Use the evoked data to create a filter. We are not interested in the output of this first source analysis besides estimating the spatial filter.

cfg = [];
cfg.method          = 'lcmv';
cfg.grid            = leadfield_virt;
cfg.headmodel       = headmodel_meg;
cfg.lcmv.lambda     = '5%';
cfg.lcmv.keepfilter = 'yes';
cfg.lcmv.realfilter = 'yes';
cfg.channel         = 'meggrad';
cfg.senstype        = 'MEG';

source_temp = ft_sourceanalysis(cfg, evoked);

Copy the filter to a new structure:

%% Copy filter
filt = source_temp.avg.filter{:};

Now we create the virtual channel by multiplying the filter with each single-trial data. This is (simple) matrix multiplication, so it is done just in MATLAB.
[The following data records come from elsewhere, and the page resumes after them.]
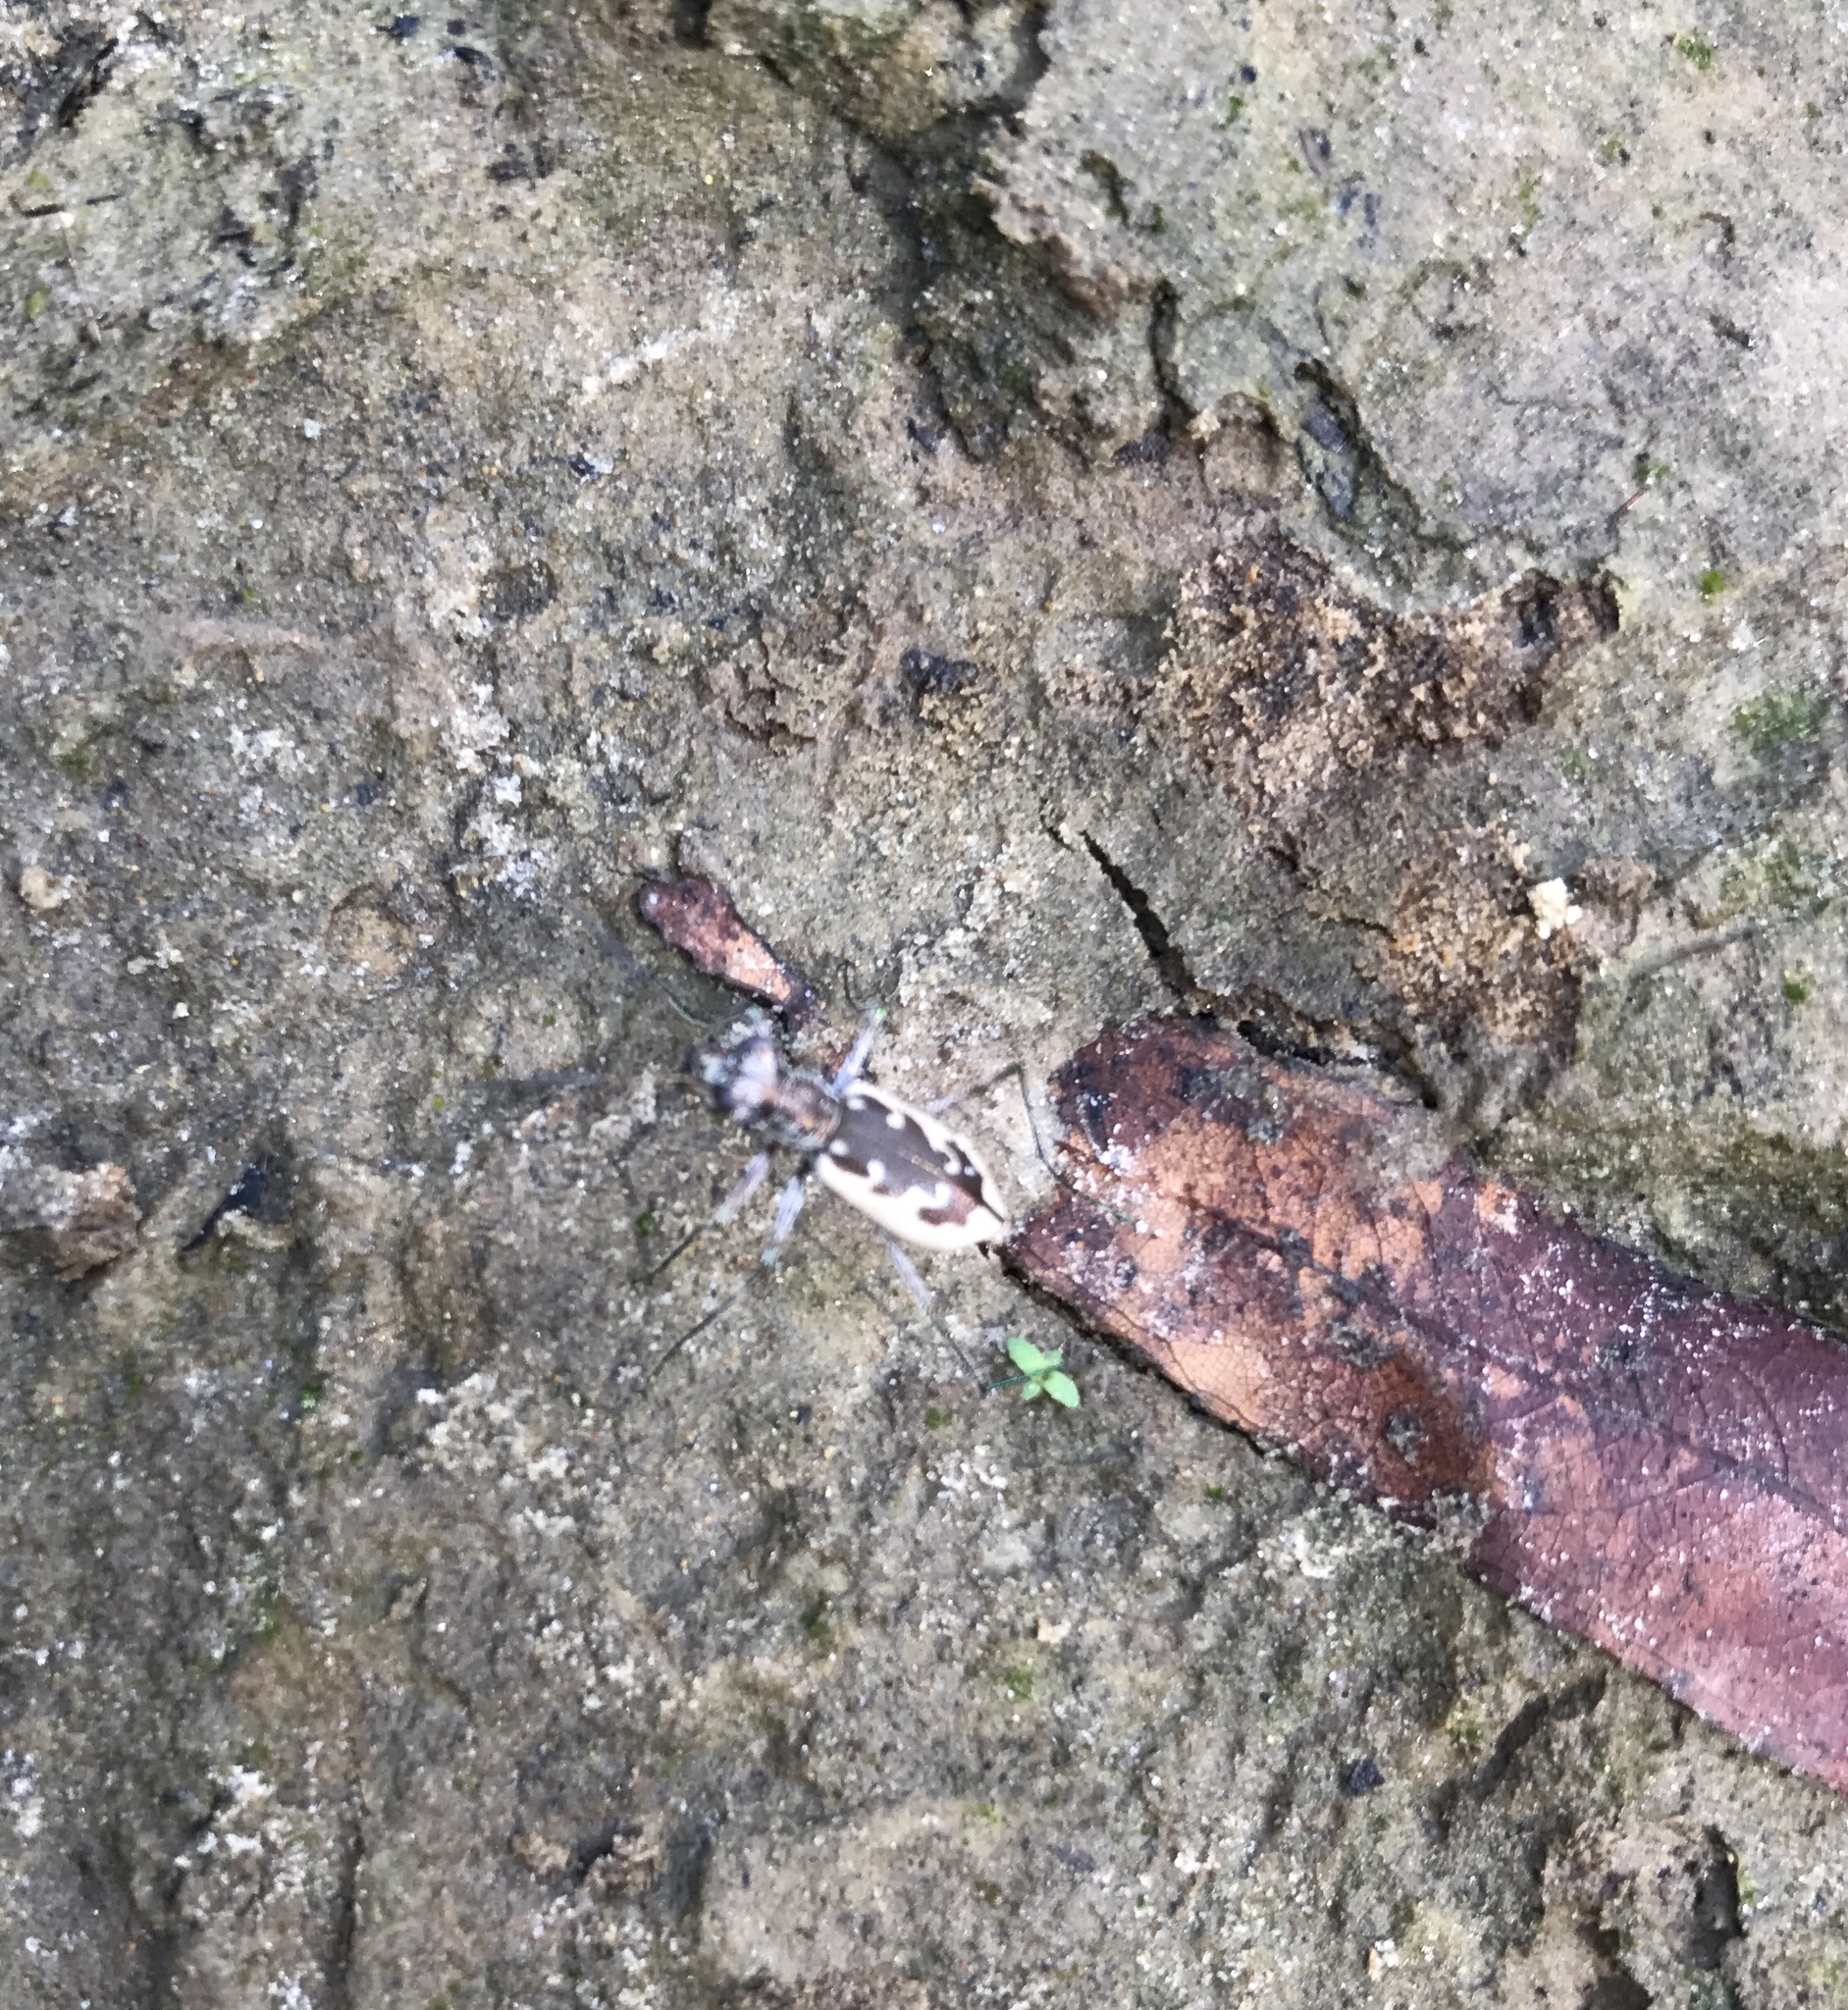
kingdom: Animalia
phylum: Arthropoda
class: Insecta
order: Coleoptera
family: Carabidae
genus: Ellipsoptera
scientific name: Ellipsoptera wapleri
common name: White-sand tiger beetle
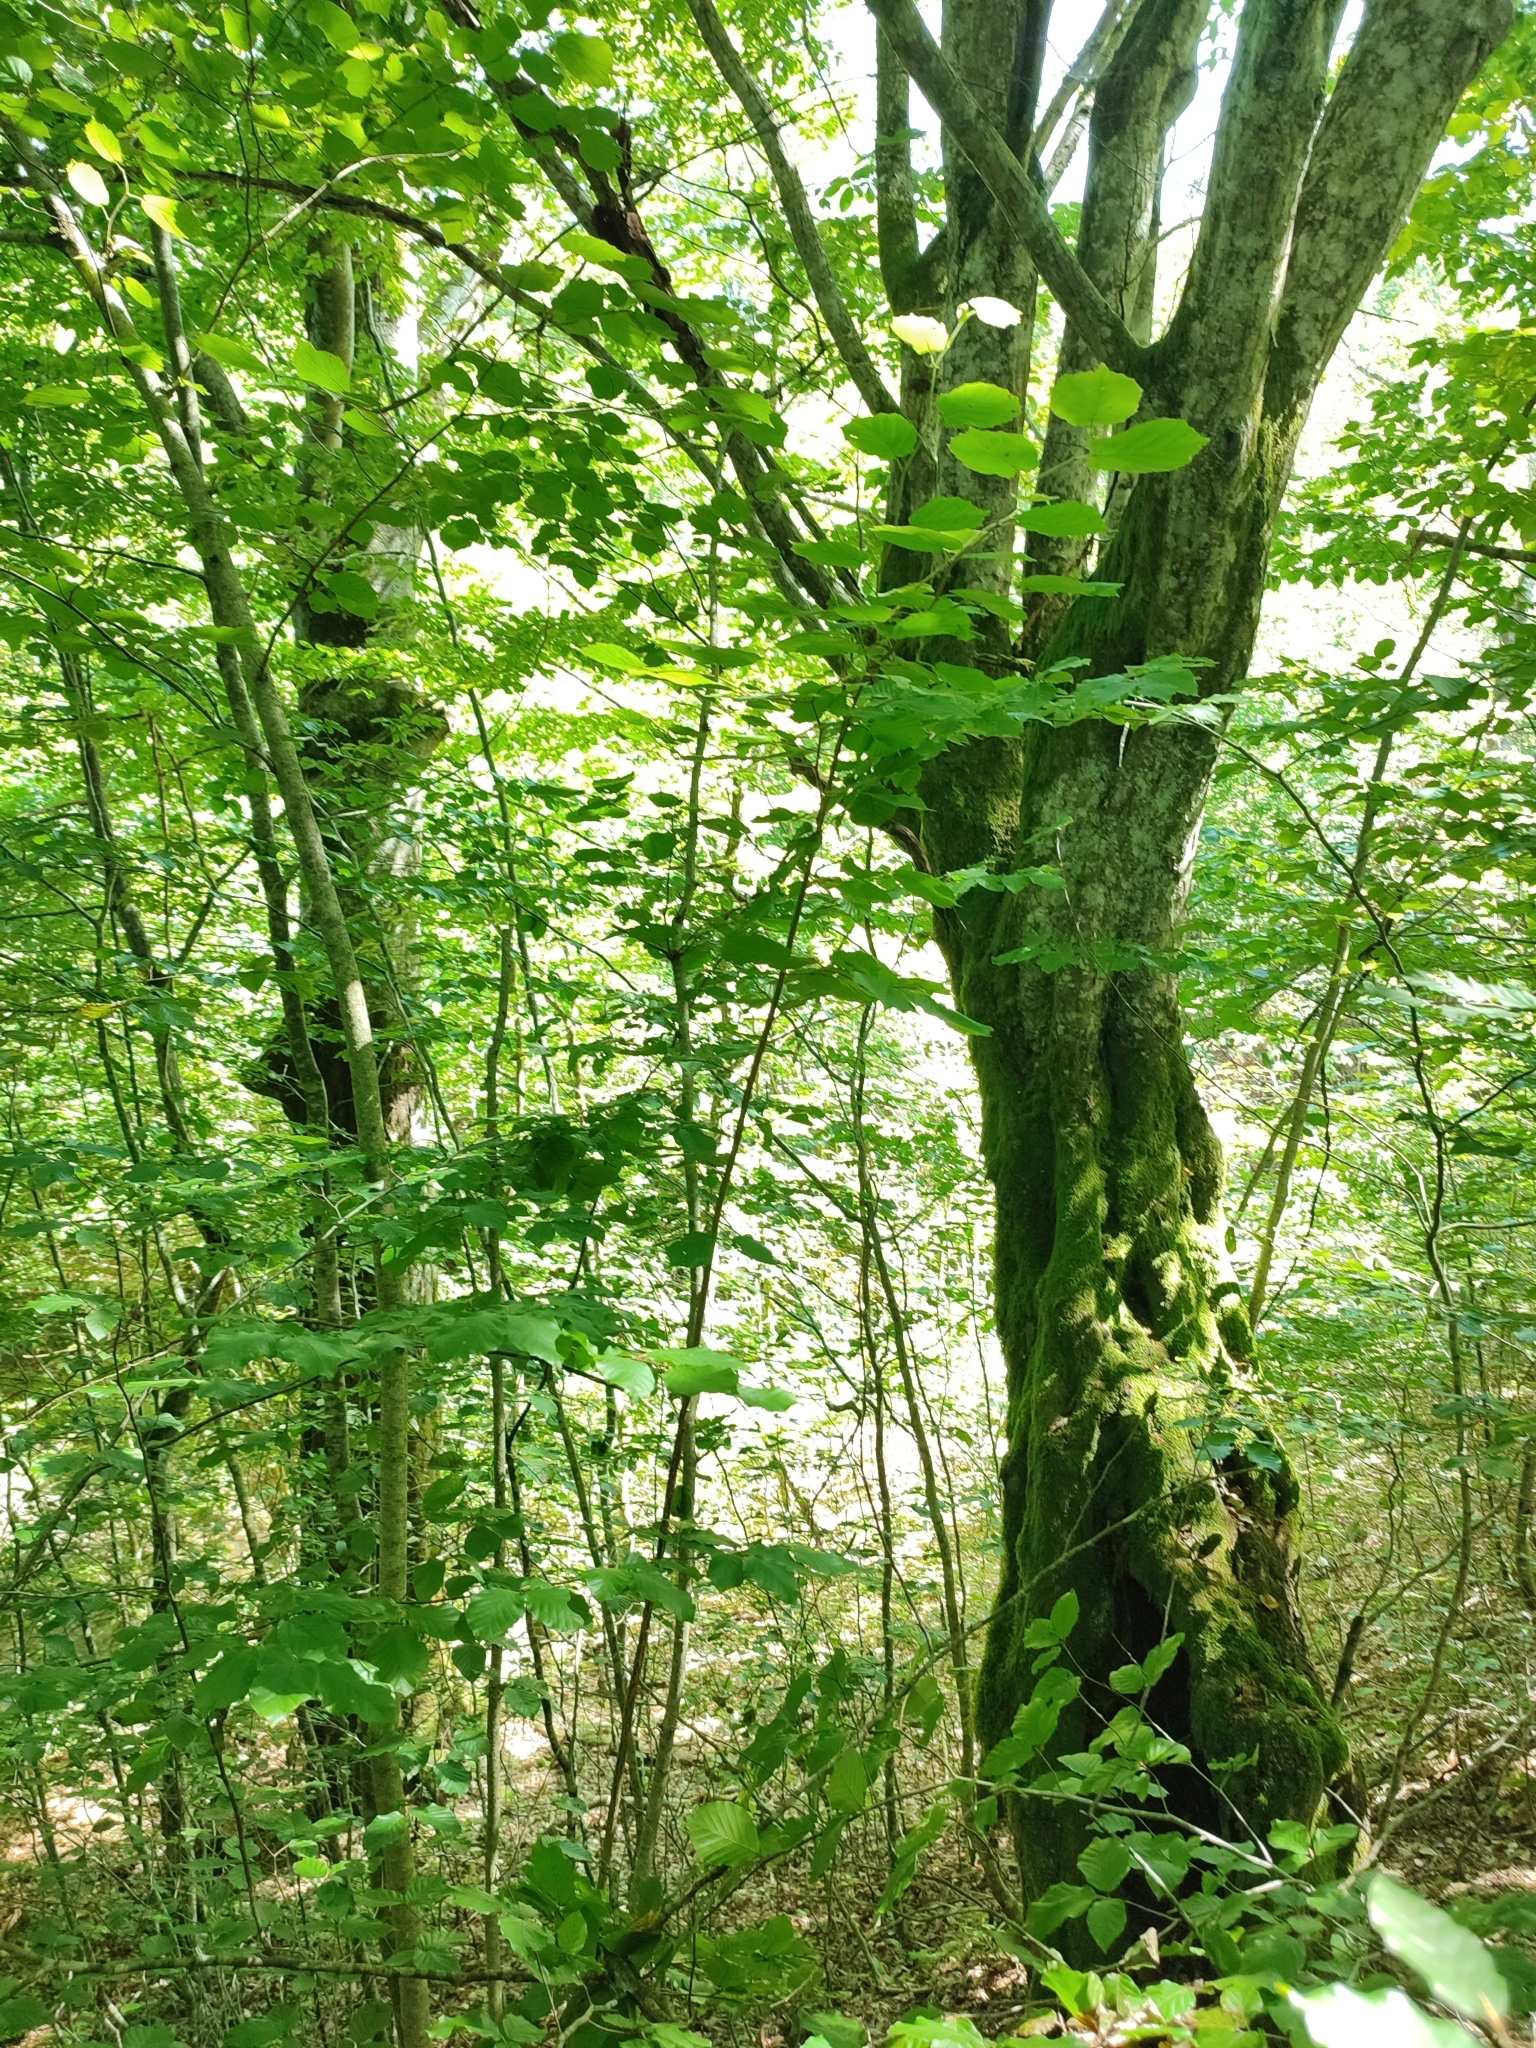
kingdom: Plantae
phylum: Tracheophyta
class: Magnoliopsida
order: Fagales
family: Fagaceae
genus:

%% Apply filter to single-trial data
virt_elec = [];
for i=1:length(data.trial)
    virt_elec.trial{i}= filt*data.trial{i};
end

For good measure, let us just organise the data according to the FieldTrip convention. Then we can continue to use FieldTrip function to analyse our virtual channel.

%% Organise in FieldTrip stucture
virt_elec.time      = data.time;        % Copy time
virt_elec.fsample   = data.fsample;     % Copy sample frequency
virt_elec.label     ={'virtual_chan_x', 'virtual_chan_y', 'virtual_chan_z'};

Take a look at the new data with ft_databrowser

% Inspect virtual electrode
cfg = [];
cfg.viewmode = 'vertical';      % you can also specify 'butterfly'
ft_databrowser(cfg, virt_elec);

The data in the "virtual electrode" is now equivalent to the epoched data. We can now apply all the same types of analyses that we would do to our sensor-level data, e.g. calculate evoked responses or TFR. The "virtual electrode" approach can be thought of as a preprocessing step

Try to calculate the evoked response in the virtual sensor:

%% Virtual evoked response
cfg = [];
cfg.channel = 'all';
virt_evo = ft_timelockanalysis(cfg, virt_elec);

%% Plot
figure;
subplot(2,1,1); plot(virt_evo.time, virt_evo.avg)
mn = sqrt(sum(virt_evo.avg.^2));        % Calculate the norm of the signal to get dipole "power"
subplot(2,1,2); plot(virt_evo.time, mn);

)

Question 5.4: The procedure to create a "virtual channel" is the same for magnetometers and EEG electrodes (though the actual calculation "under the hood" is different). Repeat the procedure to calculate the virtual electrode, but this time for the EEG data. Change all the cfg.channel from meggrad to EEG* and the cfg.senstype from MEG to ÈEG. Also, be aware that you should specify sensor information as cfg.elec rather than cfg.grad and points to the appropriate electrode structure.

Also remember to change the data selction in the beginning or you might end up with an error when applying the filter to the raw data:

%% Select data
cfg = [];
cfg.trials = cleaned_downsampled_data.trialinfo == 16;
cfg.latency = [-0.200 0.600];
cfg.channel = 'EEG*';

data = ft_selectdata(cfg, cleaned_downsampled_data);

How does the virtual channel estimated from the EEG electrodes compare the virtual channel estimated from the gradiometers and why might this be?

End of Tutorial 5

Beamformers offers a variety of methods to analyse MEG (and to some extend EEG) data. You can use it to localize responses in the data, localize specific oscillatory activity, or to "reconstruct" signals as if they were measured at a given location. In the next tutorial, we will also look at how beamformers can be used in connectivity analysis.